Les caractéristiques et les relations près de la surface du glacier autour de la ligne d'équilibre sont plus compliquées que je ne l'ai indiqué jusqu'à présent. Pour le voir, imaginez un relevé de la tête au pied du glacier à la fin de la saison de fonte estivale, pour observer les matériaux proches de la surface (Figure 5-7). Voici quelques commentaires sur les différentes zones étiquetées dans la Figure 5-7.

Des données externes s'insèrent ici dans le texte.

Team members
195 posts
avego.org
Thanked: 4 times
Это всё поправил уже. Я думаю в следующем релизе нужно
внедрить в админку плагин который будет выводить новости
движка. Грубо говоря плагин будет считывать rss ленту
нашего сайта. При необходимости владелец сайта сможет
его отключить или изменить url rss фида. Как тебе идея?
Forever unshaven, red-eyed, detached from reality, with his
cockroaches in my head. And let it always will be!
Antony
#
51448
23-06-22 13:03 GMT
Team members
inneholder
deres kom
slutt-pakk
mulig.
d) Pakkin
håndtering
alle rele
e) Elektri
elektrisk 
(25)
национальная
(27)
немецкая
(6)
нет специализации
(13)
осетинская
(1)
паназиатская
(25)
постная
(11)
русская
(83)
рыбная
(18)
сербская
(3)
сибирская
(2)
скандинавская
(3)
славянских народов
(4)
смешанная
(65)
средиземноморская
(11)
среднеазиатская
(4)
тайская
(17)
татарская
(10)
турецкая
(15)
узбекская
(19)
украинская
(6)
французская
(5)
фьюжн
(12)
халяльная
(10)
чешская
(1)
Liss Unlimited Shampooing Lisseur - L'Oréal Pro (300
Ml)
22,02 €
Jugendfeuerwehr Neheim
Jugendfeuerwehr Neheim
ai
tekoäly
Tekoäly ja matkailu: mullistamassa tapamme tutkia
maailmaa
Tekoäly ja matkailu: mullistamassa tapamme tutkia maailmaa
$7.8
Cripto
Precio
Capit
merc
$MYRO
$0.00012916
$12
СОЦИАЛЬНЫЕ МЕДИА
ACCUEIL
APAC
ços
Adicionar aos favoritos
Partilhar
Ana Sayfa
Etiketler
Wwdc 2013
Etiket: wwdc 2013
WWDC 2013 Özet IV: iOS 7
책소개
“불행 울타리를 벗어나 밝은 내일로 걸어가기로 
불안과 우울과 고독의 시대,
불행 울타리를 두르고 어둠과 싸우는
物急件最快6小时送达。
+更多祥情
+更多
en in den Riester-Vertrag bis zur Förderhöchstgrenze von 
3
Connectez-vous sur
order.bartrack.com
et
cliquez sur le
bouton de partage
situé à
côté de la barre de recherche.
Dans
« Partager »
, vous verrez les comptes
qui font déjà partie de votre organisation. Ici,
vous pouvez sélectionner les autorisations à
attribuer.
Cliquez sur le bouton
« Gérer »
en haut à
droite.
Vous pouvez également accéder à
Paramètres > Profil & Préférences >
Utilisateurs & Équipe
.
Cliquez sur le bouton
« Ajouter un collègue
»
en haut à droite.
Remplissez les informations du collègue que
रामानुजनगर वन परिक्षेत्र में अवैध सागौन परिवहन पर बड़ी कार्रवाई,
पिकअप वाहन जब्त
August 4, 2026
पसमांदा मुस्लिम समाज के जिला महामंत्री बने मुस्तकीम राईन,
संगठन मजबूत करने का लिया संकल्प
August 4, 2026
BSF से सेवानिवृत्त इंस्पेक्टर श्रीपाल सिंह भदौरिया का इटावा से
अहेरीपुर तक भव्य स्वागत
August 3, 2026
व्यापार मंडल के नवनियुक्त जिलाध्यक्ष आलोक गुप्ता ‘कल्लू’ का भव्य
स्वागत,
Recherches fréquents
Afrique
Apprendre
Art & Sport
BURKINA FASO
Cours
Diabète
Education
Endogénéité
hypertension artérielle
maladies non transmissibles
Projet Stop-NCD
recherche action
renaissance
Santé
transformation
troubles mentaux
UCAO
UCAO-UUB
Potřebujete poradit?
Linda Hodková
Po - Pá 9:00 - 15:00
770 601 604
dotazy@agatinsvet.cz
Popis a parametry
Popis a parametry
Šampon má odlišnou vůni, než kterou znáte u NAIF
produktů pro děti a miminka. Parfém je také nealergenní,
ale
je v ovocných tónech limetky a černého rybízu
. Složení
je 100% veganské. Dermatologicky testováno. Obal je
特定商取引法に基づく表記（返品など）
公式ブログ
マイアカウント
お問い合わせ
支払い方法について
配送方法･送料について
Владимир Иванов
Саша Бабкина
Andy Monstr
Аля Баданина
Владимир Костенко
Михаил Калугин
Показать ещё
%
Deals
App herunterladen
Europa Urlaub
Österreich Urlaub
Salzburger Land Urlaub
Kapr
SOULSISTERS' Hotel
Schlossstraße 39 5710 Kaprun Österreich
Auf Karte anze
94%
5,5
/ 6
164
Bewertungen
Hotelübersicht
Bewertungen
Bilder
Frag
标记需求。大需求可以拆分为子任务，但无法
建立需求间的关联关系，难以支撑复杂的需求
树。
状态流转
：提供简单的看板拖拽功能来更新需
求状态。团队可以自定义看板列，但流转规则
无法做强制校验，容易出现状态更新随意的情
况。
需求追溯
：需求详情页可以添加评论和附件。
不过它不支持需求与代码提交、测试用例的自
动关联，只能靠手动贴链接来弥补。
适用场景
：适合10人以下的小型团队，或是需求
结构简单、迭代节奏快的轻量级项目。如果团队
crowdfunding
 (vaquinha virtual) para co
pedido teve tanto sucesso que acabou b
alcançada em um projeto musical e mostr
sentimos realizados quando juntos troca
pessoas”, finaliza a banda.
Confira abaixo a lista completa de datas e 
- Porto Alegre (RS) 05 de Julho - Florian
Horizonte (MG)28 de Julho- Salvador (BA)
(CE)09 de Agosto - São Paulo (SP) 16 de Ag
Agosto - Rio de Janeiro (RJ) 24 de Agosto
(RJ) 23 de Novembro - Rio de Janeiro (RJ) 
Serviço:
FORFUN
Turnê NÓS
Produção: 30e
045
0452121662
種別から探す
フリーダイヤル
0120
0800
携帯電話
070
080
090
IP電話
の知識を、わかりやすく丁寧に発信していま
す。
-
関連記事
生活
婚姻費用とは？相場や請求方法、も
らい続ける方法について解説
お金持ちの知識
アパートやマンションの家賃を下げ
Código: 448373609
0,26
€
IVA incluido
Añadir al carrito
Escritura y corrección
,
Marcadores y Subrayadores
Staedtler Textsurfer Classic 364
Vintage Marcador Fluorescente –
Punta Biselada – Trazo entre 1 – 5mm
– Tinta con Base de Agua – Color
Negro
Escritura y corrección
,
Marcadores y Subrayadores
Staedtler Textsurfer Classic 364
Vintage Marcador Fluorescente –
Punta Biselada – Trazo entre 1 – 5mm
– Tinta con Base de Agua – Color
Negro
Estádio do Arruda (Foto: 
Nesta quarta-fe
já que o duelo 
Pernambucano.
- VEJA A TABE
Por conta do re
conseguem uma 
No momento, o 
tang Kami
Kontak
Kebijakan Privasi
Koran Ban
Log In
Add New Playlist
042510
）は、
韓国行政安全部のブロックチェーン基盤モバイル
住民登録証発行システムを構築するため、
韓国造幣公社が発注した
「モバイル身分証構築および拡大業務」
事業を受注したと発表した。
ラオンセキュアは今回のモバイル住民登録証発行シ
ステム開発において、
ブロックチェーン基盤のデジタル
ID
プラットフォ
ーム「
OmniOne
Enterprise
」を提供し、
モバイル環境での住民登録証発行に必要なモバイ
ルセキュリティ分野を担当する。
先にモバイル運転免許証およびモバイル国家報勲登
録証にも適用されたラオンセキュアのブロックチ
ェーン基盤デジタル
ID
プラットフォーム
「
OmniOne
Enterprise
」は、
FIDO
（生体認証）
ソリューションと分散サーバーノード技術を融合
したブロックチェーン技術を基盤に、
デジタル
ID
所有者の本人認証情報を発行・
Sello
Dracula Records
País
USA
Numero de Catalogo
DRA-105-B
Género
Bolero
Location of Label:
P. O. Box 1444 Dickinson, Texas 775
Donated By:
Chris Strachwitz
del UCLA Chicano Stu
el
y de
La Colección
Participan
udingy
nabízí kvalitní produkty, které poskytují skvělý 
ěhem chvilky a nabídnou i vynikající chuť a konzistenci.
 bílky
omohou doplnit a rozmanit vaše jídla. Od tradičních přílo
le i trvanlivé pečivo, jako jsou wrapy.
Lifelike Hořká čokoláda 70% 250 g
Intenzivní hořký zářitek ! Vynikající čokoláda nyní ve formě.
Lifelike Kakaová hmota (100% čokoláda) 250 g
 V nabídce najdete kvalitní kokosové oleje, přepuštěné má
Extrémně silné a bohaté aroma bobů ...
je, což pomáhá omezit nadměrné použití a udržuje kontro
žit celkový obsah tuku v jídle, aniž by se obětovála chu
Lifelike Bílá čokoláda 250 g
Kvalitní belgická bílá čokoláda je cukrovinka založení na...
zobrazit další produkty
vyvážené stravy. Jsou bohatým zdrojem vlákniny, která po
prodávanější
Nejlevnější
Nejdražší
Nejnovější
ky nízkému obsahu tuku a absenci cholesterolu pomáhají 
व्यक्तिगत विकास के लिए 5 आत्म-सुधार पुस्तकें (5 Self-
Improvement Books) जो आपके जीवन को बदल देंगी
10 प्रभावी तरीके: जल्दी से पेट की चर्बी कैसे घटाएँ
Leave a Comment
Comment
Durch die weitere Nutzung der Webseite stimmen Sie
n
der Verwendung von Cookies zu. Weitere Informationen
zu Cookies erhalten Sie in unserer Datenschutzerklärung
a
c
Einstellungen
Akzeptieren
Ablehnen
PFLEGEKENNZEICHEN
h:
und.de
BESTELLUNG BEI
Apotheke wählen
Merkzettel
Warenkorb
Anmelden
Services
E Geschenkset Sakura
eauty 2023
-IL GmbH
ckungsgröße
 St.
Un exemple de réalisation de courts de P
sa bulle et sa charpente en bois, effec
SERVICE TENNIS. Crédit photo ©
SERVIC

  • zone de neige sèche : pas de fonte même en été.
  • zone de percolation : une certaine fonte en surface en été. L'eau s'infiltre dans la neige à 0°C et regel, réchauffant ainsi la neige environnante. Deux formes caractéristiques de glace se déposent : couches de glace ou alors lentilles de glace, formé lorsque l'eau se répand à un horizon relativement imperméable, et tuyaux de glace ou alors glandes de glace, formé par le gel des canaux d'eau verticaux. La profondeur de saturation augmente vers le bas glaciaire jusqu'à la ligne de saturation - le point où à la fin de l'été toute la neige déposée depuis la fin de l'été précédent a été saturée.
  • zone imbibée : à la fin de l'été, toute la neige de l'année en cours est saturée et portée à 0°C. Une partie de l'eau de fonte s'infiltre également dans des couches plus profondes.
  • zone de glace superposée : dans la partie inférieure de la zone détrempée, à des altitudes inférieures, il y a tellement d'eau de fonte que les couches de glace et les plaques parmi le névé se confondent pour former une masse continue de glace, appelée glace superposée. La fonte estivale expose cette glace. La partie exposée qui reste à la fin de la saison de fonte est appelée la zone de glace superposée. le ligne de névé (la limite entre la neige de l'année en cours et la nouvelle glace) est facile à trouver.
  • zone d'ablation : la zone au-dessous de laquelle tout le névé et la glace superposée de l'année en cours ont fondu, pour exposer la glace plus ancienne.

Tout cela est hautement idéalisé. La plupart des glaciers n'affichent pas toutes les zones, ou du moins pas toutes les saisons. La zone de neige sèche peut être absente; la fonte élimine toute la glace superposée si le solde net est négatif ; et l'importance relative de l'évaporation et de la percolation varie. Dans une série d'années négatives, on peut souvent voir plusieurs « lignes de névé » ou « bords de névé » si le développement de la glace superposée n'est pas important (Figure 5-8).

Un concept étroitement lié à la ligne d'équilibre est le limite des neiges annuelle: la limite inférieure de la neige de l'année en cours à la surface du glacier. Quels sont les contrôles sur la ligne des neiges ? Surtout précipitations hivernales et température estivale. La limite des neiges annuelle est la manifestation locale de ce qu'on appelle le limite des neiges régionale: une bande d'une largeur allant jusqu'à quelques centaines de mètres d'altitude dans laquelle la limite des neiges locale se situe à l'échelle régionale (cette bande est inégale localement mais très cohérente au niveau régional.) La figure 5-9 montre la position moyenne de la limite des neiges régionale en tant que fonction de la latitude, ainsi que les précipitations moyennes.